Directive
List every line in the records below that contains the word "graag".

Data for processing
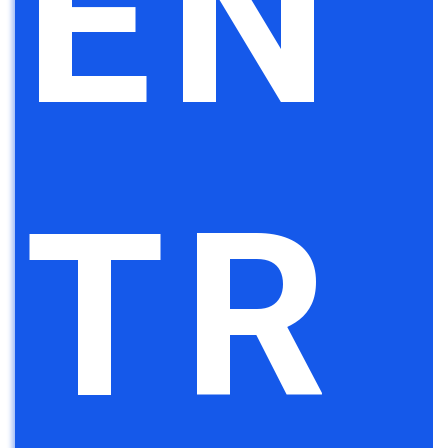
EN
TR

==

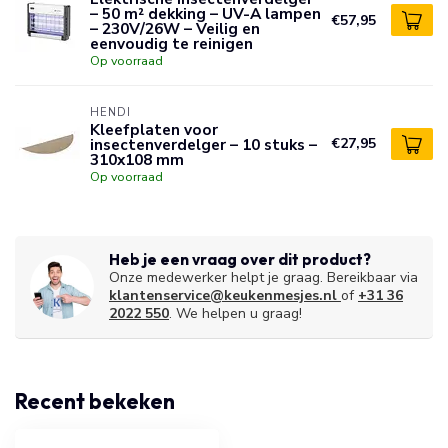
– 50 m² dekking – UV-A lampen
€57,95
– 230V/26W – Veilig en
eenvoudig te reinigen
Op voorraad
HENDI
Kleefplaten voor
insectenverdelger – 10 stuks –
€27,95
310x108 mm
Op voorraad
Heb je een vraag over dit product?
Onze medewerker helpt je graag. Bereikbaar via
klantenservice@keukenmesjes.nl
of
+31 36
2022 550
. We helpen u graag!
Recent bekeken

Result below
Onze medewerker helpt je graag. Bereikbaar via
. We helpen u graag!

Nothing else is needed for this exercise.